Together, the extensions have accumulated over 900,000 users, highlighting the scale of potential exposure. The malicious behavior occurs silently in the background, without visible impact to extension functionality.
Affected Extensions
The identified extensions include:
- Chat GPT for Chrome with GPT-5, Claude Sonnet & DeepSeek AI
Approximately 600,000 users - AI Sidebar with Deepseek, ChatGPT, Claude, and more
Approximately 300,000 users
Both extensions present themselves as productivity tools that enhance AI interactions. However, behind the scenes, they intercept and transmit sensitive user data.
Data Collection and Exfiltration
Once installed, the extensions monitor browser activity and capture:
- AI chatbot conversations
- Prompts and responses from ChatGPT and DeepSeek
- Browsing activity and metadata
- Potentially sensitive user-generated content
The stolen data is then transmitted to remote servers operated by the attackers, enabling large-scale data harvesting without user awareness.
Campaign Context
Researchers note that this activity follows earlier discoveries involving other popular browser extensions abusing access to spy on AI interactions.

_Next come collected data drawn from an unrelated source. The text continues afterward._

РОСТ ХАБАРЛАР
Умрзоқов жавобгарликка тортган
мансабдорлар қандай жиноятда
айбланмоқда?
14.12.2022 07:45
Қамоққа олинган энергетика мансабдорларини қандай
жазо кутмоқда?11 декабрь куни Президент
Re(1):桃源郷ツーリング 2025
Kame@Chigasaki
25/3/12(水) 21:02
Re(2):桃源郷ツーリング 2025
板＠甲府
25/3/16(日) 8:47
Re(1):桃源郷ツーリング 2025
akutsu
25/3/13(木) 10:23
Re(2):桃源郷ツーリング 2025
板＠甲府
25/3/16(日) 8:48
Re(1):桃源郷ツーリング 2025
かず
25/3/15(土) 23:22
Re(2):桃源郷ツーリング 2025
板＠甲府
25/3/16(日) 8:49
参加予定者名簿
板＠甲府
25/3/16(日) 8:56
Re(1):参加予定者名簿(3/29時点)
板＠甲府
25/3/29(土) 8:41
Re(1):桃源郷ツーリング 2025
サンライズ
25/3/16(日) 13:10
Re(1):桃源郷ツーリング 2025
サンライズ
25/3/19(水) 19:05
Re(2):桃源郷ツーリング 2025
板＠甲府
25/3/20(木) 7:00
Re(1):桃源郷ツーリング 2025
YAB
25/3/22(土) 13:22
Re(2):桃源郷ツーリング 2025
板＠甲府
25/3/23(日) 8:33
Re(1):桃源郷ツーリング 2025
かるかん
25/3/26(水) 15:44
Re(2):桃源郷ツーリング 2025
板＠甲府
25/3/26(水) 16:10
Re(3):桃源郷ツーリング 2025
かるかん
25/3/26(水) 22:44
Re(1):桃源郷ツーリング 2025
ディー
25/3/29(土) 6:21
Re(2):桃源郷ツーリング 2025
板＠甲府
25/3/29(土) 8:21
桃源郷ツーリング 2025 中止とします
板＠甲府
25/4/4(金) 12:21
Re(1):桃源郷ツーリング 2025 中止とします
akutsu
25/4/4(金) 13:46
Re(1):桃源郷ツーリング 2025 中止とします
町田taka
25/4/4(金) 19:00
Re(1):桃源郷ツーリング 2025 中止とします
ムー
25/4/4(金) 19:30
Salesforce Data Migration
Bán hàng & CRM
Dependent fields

The technique of covertly harvesting AI prompts and responses through browser extensions has been referred to as “Prompt Poaching.”
This approach allows attackers to collect sensitive discussions, business queries, proprietary research, and personal information entered into AI tools.
Impact
Compromised users face several risks:
- Exposure of private or confidential AI conversations
- Leakage of business, research, or personal data
- Profiling of user behavior and interests
- Potential follow-on phishing or fraud campaigns
Because many users rely on AI tools for work-related tasks, the stolen data may carry significant value.
Key Risk
Browser extensions operate with broad permissions and high trust. When attackers abuse this trust, they bypass traditional security controls and gain persistent access to user activity.
Recommended Defensive Actions
- Immediately remove suspicious or unnecessary browser extensions
- Review permissions requested by AI-related extensions
- Restrict extension installation through enterprise browser policies
- Avoid entering sensitive data into unverified AI tools
- Monitor outbound browser traffic for unusual data transmission
Organizations should treat browser extensions as part of their attack surface, not as low-risk add-ons.